Die unter islamischen Ideologen verbreitete Theorie, daß sich Judentum und Christentum zu einem judeo-christlichen Neuen Amerika zusammengefunden hätten, ist ein Fehlgedanke. Die innerislamische Diskussion sollte sich darüber endlich klar werden.
Desgleichen das Judentum: Die Juden unterlagen den schlimmsten Verfolgungen und Drangsalierungen in christlichen Ländern. Das christliche Europa erwies sich als der geschichtliche Erzfeind des Judentums.
Amerika wäre ohne die europäischen Judenvertreibungen nicht so "jüdisch", wie es heute ist oder manchem erscheint.
Die massive europäische Judenverfolgung - als historische Institution - ist entgegen allgemeiner Annahme nicht mittelalterlichen, sondern neuzeitlichen Ursprungs.
Nicht im Heiligen Römischen Reich Deutscher Nation waren die Juden ihres Lebens nicht sicher.
Erst gegen Ende des Reiches wurde es für sie gefährlich.
Mit den "deutschen" Kreuzzügen und den lateineuropäischen Welteroberungen wird es im geistigen Europa merkwürdig eng.
Die spanische Reconquista vertrieb Juden und Moslems.
Das gemeinsame Schicksal Spanien müßte jedem Juden und jedem Moslem in der Seele brennen und sie aneinander schweißen.
Man sollte die künftigen israelisch-islamischen Auseinandersetzungen als einen Brennpunkt der Hoffnung jener Art begreifen.
Die um 1300 n.Chr. entstehenden Reformbewegungen sind ein Reflex auf die christlichen Erfahrungen mit dem Islam.
Der Kulturschock suchte und fand ein Ventil in der Verfolgung der Juden. In ihnen erkannten die europäischen Christen die verhaßten Muslime wieder.
Zahlreiche Sekten hatten sich von Rom abgewandt und ritualisierten einen verdeckten bis offenen Antisemitismus.
Protestantische Regionalkirchen wanderten gemeindlich nach Amerika aus. Der amerikanische Antisemitismus hat hier seine, wenn auch lange Zeit verborgen gebliebenen Wurzeln.
Aus der Historie versteht sich kein Bündnispartner so von selbst wie der islamische für den Juden und der jüdische für den Moslem.

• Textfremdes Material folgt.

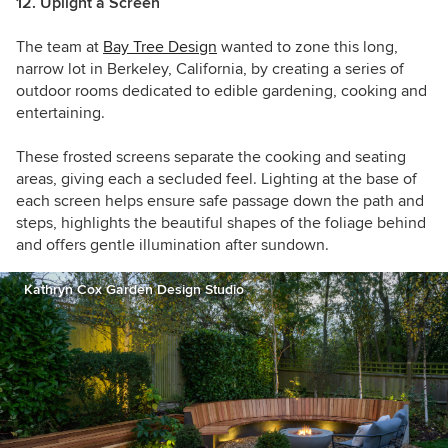
12. Uplight a Screen
The team at
Bay Tree Design
wanted to zone this long,
narrow lot in Berkeley, California, by creating a series of
outdoor rooms dedicated to
edible gardening, cooking and
entertaining.
These frosted screens separate the cooking and seating
areas, giving each a secluded feel. Lighting at the base of
each screen helps ensure safe passage down the path and
steps, highlights the beautiful shapes of the foliage behind
and offers gentle illumination after sundown.
Kathryn Cox Garden Design Studio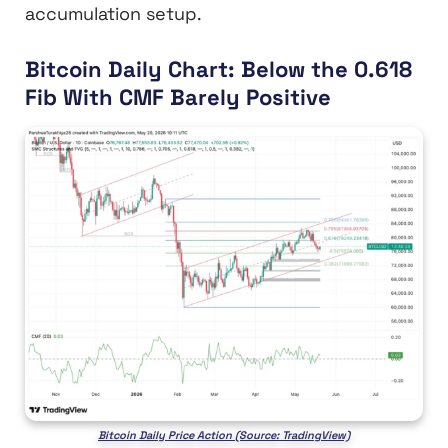
accumulation setup.
Bitcoin Daily Chart: Below the 0.618
Fib With CMF Barely Positive
Bitcoin Daily Price Action (Source: TradingView)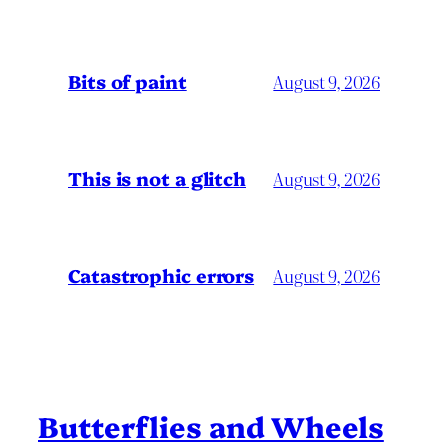
Bits of paint
August 9, 2026
This is not a glitch
August 9, 2026
Catastrophic errors
August 9, 2026
Butterflies and Wheels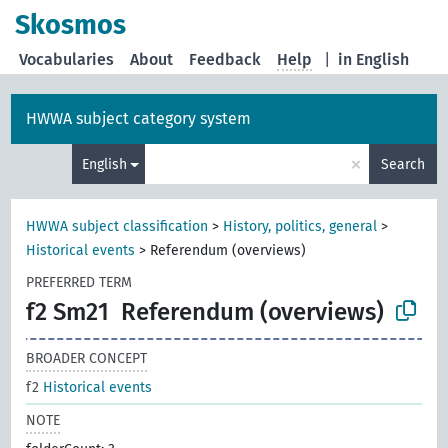
Skosmos
Vocabularies
About
Feedback
Help
|
in English
HWWA subject category system
×
English
Search
HWWA subject classification
>
History, politics, general
>
Historical events
>
Referendum (overviews)
PREFERRED TERM
f2 Sm21
Referendum (overviews)
BROADER CONCEPT
f2
Historical events
NOTE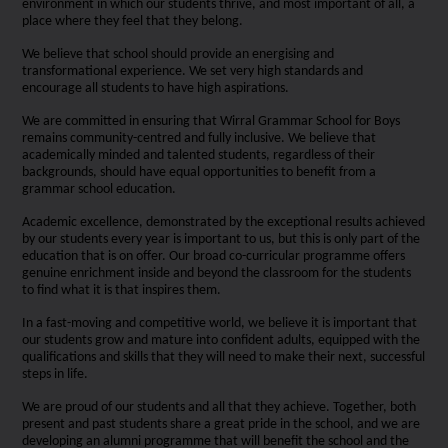
environment in which our students thrive, and most important of all, a
place where they feel that they belong.
We believe that school should provide an energising and
transformational experience. We set very high standards and
encourage all students to have high aspirations.
We are committed in ensuring that Wirral Grammar School for Boys
remains community-centred and fully inclusive. We believe that
academically minded and talented students, regardless of their
backgrounds, should have equal opportunities to benefit from a
grammar school education.
Academic excellence, demonstrated by the exceptional results achieved
by our students every year is important to us, but this is only part of the
education that is on offer. Our broad co-curricular programme offers
genuine enrichment inside and beyond the classroom for the students
to find what it is that inspires them.
In a fast-moving and competitive world, we believe it is important that
our students grow and mature into confident adults, equipped with the
qualifications and skills that they will need to make their next, successful
steps in life.
We are proud of our students and all that they achieve. Together, both
present and past students share a great pride in the school, and we are
developing an alumni programme that will benefit the school and the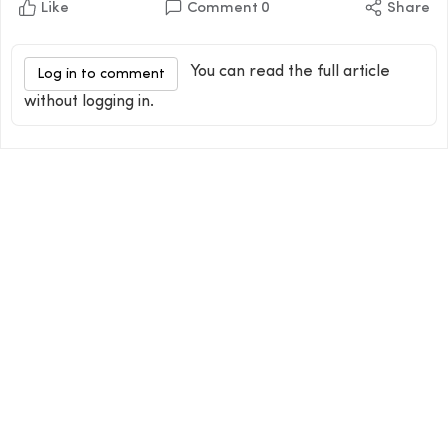
Like
Comment
0
Share
You can read the full article
Log in to comment
without logging in.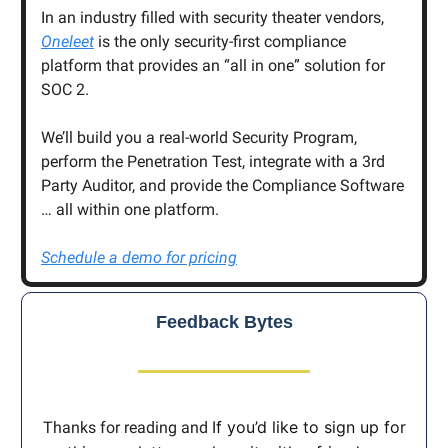
In an industry filled with security theater vendors,
Oneleet
is the only security-first compliance
platform that provides an “all in one” solution for
SOC 2.
We’ll build you a real-world Security Program,
perform the Penetration Test, integrate with a 3rd
Party Auditor, and provide the Compliance Software
… all within one platform.
Schedule a demo for pricing
Feedback Bytes
If you’d like to sign up for
Thanks for reading and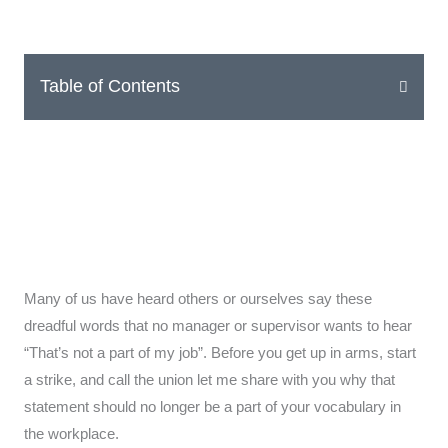
Table of Contents
Many of us have heard others or ourselves say these
dreadful words that no manager or supervisor wants to hear
“That’s not a part of my job”. Before you get up in arms, start
a strike, and call the union let me share with you why that
statement should no longer be a part of your vocabulary in
the workplace.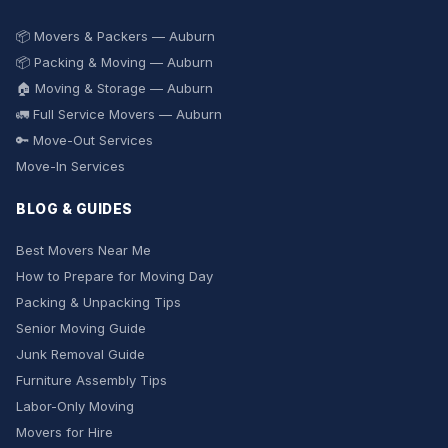
📦 Movers & Packers — Auburn
📦 Packing & Moving — Auburn
🏠 Moving & Storage — Auburn
🚛 Full Service Movers — Auburn
🔑 Move-Out Services
Move-In Services
BLOG & GUIDES
Best Movers Near Me
How to Prepare for Moving Day
Packing & Unpacking Tips
Senior Moving Guide
Junk Removal Guide
Furniture Assembly Tips
Labor-Only Moving
Movers for Hire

Das monotheistische oder abrahamitische Bündnis ist das Vernünftigste, das man sich denken kann; um so tragischer und seltsamer, daß es nicht zustande kommt, ja daß es nicht einmal in Erwägung gezogen wird.
Das gegenwärtige Christentum lebt von dem Konflikt zwischen Juden und Moslems.
Feinde der Juden und Feinde der Moslems sind daran interessiert, die absurde Wunde offen zu halten.
Nazistische Antisemiten "sympathisieren" mit dem ihnen verhaßten, weil semitischen Islam allein aus diesem Grund.
Die offizielle amerikanische Christenheit bindet das Judentum politisch an sich, um es gegen den Islam zu instrumentalisieren, während die inoffizielle antisemitisch-christliche Propaganda gegen die "Zionistische Okkupationsregierung" in Washington, gegen "Nigger und Juden" mobil macht.
Der tägliche Faschismus in Amerika hat diesen rassistischen und christlich-antisemitischen Boden.
Die gleichsam metaphysische Grundbedingung ist eine existentielle Gefahr für Juden und Moslems.
Die geschichtliche Bestätigung oder Durchsetzung einer Wahrheit bedarf der Intervention Gottes und der sonst ohnmächtigen Erfahrungsintelligenz des Menschen.
Die Söhne Abrahams sollten aus ihrer Not eine Tugend machen und sich gegen ihre gemeinsamen Feinde wenden.